Hello i am 27 years old and my husband is 34. we have been married for 8 years(anniversary is actually today) and we have 2 boys ages 4 and 7. I don't know what to do anymore. Over the past year, things between him and i have not been that great. i feel like we are growing apart, and we are both to blame. Ive tried sitting down and talking with him time and time again and the results are always the same...things change and get better for about 2 weeks then its back to the way it was. he tends to be a one way highway most of the time, meaning he can go and do what he pleases and can be gone for hours on end while I'm at home with the kids but if i go to a friends house that is right around the corner I'm getting phone calls 10 minutes after being gone saying " when u gonna be home" or "hurry up and get home". if i go to the gym and I'm gone for longer then 30 min I'm getting phone calls asking what I'm doing and why its taking so long. i tried talking to him last night and all he did was make excuses or turn everything on me one way or another. i explained i think we both need a temp seperation to reflect on everything because we are both guilty of taking stuff for granted. So what I'm wondering is if anyone has done a separation and did it help or make it worse? I'm at the point that I'm starting to give up hope because its always the same outcome....this is the only thing i could think of other than divorce. any ideas or advise would be GREATLY appreciated


----------



## Acorn (Dec 16, 2010)

A separation more often than not means it is over.

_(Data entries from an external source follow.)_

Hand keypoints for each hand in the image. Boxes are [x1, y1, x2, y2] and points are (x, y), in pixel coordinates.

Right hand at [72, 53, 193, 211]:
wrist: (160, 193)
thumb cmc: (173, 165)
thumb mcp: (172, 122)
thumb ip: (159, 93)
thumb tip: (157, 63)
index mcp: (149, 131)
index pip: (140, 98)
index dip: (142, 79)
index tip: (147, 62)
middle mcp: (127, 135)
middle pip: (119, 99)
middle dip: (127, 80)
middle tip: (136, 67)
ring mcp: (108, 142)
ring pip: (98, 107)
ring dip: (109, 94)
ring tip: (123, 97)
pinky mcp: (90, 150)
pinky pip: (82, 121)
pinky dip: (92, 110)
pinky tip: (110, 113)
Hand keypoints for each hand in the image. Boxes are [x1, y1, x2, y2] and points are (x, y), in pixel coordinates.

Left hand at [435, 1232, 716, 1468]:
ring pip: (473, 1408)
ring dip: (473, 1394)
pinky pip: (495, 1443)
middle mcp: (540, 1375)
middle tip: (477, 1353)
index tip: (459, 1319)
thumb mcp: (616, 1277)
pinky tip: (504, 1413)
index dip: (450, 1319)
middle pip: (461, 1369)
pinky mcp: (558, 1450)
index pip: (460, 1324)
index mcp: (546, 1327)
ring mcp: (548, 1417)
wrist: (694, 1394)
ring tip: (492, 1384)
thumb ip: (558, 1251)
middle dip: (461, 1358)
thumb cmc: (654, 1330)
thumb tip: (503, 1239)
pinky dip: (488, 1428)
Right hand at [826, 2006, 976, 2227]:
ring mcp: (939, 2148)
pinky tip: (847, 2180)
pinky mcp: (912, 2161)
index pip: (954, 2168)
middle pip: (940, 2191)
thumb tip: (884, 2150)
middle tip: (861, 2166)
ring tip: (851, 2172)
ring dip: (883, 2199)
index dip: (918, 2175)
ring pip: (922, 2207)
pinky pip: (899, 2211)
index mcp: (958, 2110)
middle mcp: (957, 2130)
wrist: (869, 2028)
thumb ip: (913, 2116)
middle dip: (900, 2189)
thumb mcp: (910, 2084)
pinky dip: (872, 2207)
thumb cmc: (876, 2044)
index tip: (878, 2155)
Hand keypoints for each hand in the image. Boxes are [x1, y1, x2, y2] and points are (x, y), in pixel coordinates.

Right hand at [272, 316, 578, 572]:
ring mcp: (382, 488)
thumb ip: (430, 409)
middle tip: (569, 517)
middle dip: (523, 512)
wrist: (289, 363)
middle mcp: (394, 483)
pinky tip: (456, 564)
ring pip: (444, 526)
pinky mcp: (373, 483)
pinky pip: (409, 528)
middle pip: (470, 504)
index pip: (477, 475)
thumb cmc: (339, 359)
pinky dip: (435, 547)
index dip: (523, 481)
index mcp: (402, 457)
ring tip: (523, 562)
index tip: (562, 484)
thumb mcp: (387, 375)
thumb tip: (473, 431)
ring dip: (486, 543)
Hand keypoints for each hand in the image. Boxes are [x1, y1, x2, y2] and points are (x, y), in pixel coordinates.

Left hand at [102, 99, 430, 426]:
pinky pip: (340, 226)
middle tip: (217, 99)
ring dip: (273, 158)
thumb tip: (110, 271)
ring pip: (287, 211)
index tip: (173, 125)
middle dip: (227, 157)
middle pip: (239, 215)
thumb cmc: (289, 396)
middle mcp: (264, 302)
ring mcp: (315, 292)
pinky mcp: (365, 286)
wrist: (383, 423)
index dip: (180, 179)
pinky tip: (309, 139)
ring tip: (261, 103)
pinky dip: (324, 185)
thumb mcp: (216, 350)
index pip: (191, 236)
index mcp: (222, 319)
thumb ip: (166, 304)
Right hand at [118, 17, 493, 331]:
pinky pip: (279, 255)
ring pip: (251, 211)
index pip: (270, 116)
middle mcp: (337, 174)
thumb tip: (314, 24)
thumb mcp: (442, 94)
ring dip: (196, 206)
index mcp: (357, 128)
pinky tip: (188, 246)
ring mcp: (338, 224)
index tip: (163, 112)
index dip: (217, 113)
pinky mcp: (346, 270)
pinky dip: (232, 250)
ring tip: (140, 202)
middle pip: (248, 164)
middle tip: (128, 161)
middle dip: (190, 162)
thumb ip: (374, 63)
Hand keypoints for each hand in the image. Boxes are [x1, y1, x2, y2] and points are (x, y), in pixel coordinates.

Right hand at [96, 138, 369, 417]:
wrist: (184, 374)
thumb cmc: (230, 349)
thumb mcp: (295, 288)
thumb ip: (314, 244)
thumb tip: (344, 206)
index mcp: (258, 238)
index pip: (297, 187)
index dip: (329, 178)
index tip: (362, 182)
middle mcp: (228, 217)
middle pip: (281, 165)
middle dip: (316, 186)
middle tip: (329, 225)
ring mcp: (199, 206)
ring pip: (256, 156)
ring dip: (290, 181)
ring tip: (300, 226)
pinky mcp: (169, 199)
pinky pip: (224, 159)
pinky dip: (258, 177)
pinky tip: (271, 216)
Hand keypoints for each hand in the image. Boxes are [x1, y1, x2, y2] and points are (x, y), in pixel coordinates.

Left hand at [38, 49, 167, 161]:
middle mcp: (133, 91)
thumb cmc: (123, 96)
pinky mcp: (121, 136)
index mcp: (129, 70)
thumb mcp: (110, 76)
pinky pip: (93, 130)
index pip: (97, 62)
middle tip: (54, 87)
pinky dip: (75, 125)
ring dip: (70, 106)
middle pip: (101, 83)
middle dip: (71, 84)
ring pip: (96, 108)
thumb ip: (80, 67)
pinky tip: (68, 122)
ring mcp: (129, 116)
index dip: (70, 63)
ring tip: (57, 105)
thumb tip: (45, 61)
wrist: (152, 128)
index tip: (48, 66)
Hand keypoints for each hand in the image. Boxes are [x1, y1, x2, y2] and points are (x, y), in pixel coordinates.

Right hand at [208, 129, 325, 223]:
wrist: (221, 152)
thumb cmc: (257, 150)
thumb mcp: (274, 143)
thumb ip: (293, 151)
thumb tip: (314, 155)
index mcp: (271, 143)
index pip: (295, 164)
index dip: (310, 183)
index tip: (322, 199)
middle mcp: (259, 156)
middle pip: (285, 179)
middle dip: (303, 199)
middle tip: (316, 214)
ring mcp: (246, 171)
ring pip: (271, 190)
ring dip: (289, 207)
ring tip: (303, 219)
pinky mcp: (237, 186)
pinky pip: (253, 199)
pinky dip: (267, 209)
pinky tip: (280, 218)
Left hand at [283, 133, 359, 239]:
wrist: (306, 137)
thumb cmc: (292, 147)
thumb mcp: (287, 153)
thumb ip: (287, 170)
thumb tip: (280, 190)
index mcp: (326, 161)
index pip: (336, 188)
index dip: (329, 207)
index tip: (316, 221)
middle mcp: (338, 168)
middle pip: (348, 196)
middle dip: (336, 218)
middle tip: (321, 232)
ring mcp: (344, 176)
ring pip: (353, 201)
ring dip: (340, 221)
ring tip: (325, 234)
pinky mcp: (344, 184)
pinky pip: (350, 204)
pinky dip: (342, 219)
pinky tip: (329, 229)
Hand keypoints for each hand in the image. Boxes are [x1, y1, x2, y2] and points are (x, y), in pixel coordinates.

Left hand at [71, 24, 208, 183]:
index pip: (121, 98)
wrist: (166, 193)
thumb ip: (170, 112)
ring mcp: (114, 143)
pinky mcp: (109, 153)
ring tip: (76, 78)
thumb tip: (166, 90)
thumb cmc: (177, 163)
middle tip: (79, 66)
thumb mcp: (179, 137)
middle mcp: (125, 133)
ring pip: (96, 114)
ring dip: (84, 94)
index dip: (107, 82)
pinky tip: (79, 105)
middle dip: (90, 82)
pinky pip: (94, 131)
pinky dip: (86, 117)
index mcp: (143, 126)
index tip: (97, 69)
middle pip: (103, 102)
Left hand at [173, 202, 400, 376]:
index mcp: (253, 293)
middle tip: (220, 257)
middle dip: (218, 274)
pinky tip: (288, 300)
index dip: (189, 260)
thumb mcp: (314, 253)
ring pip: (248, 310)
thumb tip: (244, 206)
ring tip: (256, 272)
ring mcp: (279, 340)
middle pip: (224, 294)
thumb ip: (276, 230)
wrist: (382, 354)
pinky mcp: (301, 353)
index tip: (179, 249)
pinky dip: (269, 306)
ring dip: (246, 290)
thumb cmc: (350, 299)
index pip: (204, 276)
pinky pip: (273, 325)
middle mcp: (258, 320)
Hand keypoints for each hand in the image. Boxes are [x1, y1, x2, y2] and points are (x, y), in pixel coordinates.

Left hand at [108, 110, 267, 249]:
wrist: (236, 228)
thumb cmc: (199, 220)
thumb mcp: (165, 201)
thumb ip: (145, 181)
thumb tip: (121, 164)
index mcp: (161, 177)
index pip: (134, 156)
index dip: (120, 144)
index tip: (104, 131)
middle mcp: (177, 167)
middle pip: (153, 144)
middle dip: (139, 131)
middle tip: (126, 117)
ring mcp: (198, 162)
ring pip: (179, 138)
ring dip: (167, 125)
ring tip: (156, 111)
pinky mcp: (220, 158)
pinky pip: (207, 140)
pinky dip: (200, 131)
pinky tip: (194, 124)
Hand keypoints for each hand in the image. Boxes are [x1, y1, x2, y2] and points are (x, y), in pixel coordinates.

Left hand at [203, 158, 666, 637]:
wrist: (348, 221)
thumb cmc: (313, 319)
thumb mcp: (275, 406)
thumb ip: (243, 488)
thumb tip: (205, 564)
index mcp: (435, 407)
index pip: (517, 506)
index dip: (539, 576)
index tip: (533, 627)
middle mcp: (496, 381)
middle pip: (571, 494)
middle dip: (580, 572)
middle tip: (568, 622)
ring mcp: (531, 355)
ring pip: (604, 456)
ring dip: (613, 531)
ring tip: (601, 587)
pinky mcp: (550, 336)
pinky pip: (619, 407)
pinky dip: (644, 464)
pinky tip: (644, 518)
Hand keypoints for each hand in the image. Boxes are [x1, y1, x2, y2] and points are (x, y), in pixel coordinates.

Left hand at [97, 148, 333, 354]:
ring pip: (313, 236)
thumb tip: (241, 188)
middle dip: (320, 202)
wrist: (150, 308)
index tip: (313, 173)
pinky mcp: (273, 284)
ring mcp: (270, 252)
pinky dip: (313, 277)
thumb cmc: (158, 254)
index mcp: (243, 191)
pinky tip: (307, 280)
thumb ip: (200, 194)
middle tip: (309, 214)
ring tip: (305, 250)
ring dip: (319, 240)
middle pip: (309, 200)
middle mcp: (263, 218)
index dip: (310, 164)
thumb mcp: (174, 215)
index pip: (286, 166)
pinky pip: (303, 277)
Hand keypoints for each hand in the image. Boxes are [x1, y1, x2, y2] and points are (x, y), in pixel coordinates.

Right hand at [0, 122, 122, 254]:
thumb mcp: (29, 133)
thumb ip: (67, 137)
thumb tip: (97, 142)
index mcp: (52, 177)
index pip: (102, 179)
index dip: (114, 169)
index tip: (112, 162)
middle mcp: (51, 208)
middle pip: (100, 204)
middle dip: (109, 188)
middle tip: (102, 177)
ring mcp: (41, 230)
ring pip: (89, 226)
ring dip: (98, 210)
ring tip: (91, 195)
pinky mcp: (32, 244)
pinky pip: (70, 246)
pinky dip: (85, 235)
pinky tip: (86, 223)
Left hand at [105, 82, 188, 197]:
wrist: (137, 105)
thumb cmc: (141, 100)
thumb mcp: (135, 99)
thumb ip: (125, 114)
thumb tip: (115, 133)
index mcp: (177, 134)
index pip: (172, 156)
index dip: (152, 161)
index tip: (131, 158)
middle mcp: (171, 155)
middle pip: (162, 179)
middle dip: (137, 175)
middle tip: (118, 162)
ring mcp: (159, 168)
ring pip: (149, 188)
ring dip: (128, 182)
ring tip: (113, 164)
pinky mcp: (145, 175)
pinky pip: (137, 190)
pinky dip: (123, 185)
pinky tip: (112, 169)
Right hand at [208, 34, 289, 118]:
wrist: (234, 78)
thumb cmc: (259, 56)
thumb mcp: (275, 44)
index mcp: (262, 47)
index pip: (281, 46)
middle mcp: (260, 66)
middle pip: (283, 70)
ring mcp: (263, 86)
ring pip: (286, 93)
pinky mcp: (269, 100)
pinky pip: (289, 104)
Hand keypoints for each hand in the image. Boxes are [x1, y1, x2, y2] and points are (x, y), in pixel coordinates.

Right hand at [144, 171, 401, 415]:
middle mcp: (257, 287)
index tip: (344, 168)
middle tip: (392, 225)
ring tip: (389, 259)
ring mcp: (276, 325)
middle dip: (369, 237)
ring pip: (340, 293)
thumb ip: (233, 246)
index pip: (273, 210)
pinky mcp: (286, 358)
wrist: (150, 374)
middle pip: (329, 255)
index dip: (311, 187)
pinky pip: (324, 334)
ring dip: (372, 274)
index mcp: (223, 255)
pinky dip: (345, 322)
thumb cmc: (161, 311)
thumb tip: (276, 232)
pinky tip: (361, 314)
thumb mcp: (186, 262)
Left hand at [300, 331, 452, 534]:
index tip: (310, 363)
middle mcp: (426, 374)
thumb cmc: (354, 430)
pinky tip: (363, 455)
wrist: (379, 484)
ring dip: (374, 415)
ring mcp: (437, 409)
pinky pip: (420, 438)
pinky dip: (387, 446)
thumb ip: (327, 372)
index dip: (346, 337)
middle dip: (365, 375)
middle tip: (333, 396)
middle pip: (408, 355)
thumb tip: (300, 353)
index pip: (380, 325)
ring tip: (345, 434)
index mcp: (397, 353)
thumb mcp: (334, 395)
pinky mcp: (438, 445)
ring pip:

Have you tried marriage counseling? I think that is a much more reasonable step unless you are really feeling like you must be away.


----------



## woundedwarrior (Dec 9, 2011)

Unless you are constantly screaming at or ignoring each other, a separation probably wouldn't help things. It seems like once a foot is out, there is a temptation to stay out. If you decide to then agree on some ground rules so you can have the mindset of saving the marriage, instead of using it as "testing the waters"


----------



## EuphoricConfessions (Dec 20, 2012)

My wife and I separated about 9 months ago. She said that we needed to do X, Y, and Z before I could move back in. Now I have done all of the things she asked and she still does not want me to move back in. She seems pretty content living her life without me in it as her spouse.


----------